Operation Blue Star was launched by Gandhi to remove one of her political adversaries in another state. Under her directions, soldiers fired into civilian buildings including Sikh temples which resulted in the death of 8 innocent people. The locals fought back and it turned into large conflict resulting in thousands of deaths of soldiers and civilians. A few months later 2 of her personal body guards assassinated her. They shot her, through down the guns and said “I have done what I had to do”. Many Indians celebrated them as heroes for ending her tyrannical reign.

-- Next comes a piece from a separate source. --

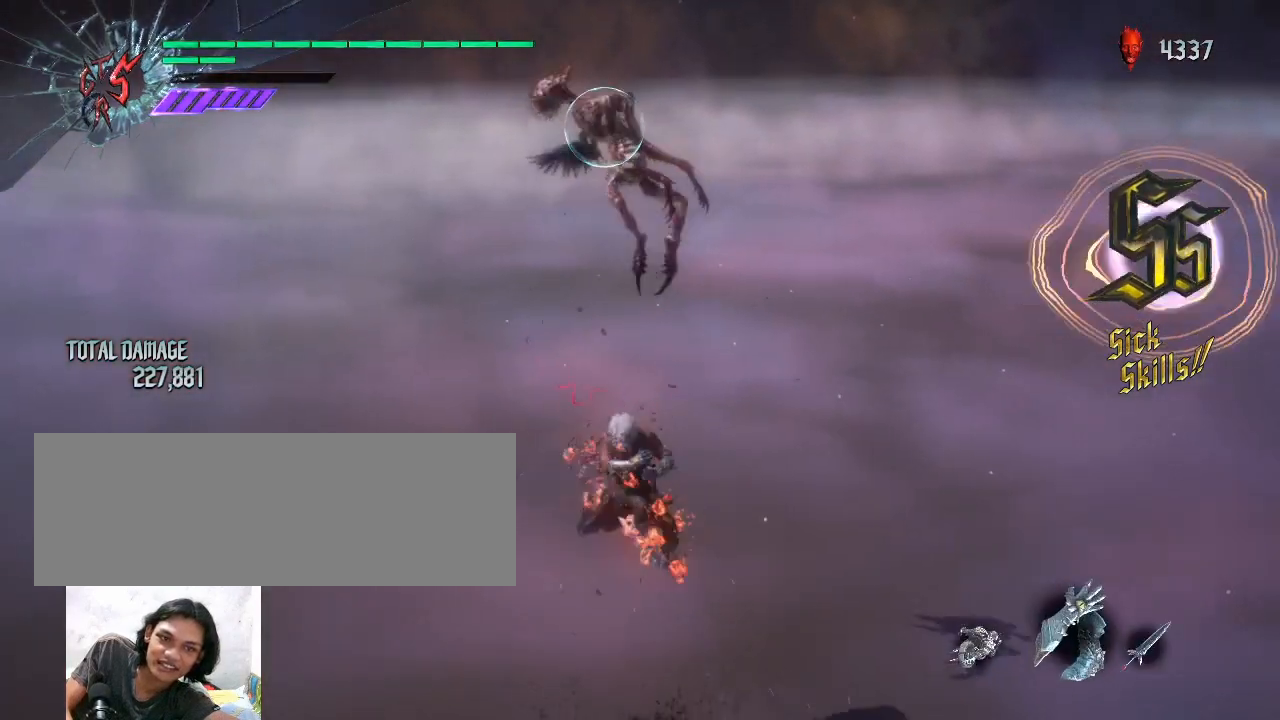
{"keys": [], "mouse": [], "events": [[33, "mouse_left", "down"], [133, "mouse_left", "up"], [167, "shift_l", "up"], [200, "mouse_left", "down"], [333, "mouse_left", "up"], [367, "mouse_left", "down"], [500, "mouse_left", "up"]]}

Park Geun-hye, the first female president of South Korea who served from 2013 to 2017 was described as “dangerously aggressive.” Park and her army threatened to wipe North Korea “off the face of the earth” if it dared to launch a nuclear attack. Park reportedly told her generals that if North Korea staged even a limited attack, they should strike back “without political consideration” and without waiting for her approval. She was ultimately impeached and convicted of corruption charges
In the U.S., in 2011, Secretary of State Hillary Clinton urged President Obama to take military action in Libya. Although she initially sought a diplomatic resolution, Clinton changed course and convinced Obama of the advantages of military action. Male leaders including Defense Secretary Robert Gates and national security adviser Thomas Donilon were against the military action.
Clinton has become most famous around the internet for her horrifically misandrist statement claiming, “Women have always been the primary victims of war. Women lose their husbands, their fathers, their sons in combat“.
This quote originated with a 17 November 1998 speech that Hillary Clinton, as First Lady, delivered at a conference on domestic violence in El Salvador. One of the central themes of Clinton’s speech was the effect that war had on that country. Clinton referred to women as the “primary victims of war” not just in the literal sense of being injured or killed themselves as civilian non-combatants, but as being left without the provision and protection their male family members offered them:
The experience that you have gone through is in many ways comparable to what happens with domestic violence. Women have always been the primary victims of war. Women lose their husbands, their fathers, their sons in combat. Women often have to flee from the only homes they have ever known. Women are often the refugees from conflict and sometimes, more frequently in today’s warfare, victims. Women are often left with the responsibility, alone, of raising the children. Women are again the victims in crime and domestic violence as well. Throughout our hemisphere we have an epidemic of violence against women, even though there is no longer any organized warfare that puts women in the direct line of combat. But domestic violence is now recognized as being the most pervasive human rights violation in the world. Here in El Salvador, according to the statistics gathered by your government, 1 in 6 women have been sexually assaulted and the number of domestic abuse complaints at just one agency topped 10,000 last year. Between 25 and 50 percent of women throughout Latin America have reportedly been victims of domestic violence.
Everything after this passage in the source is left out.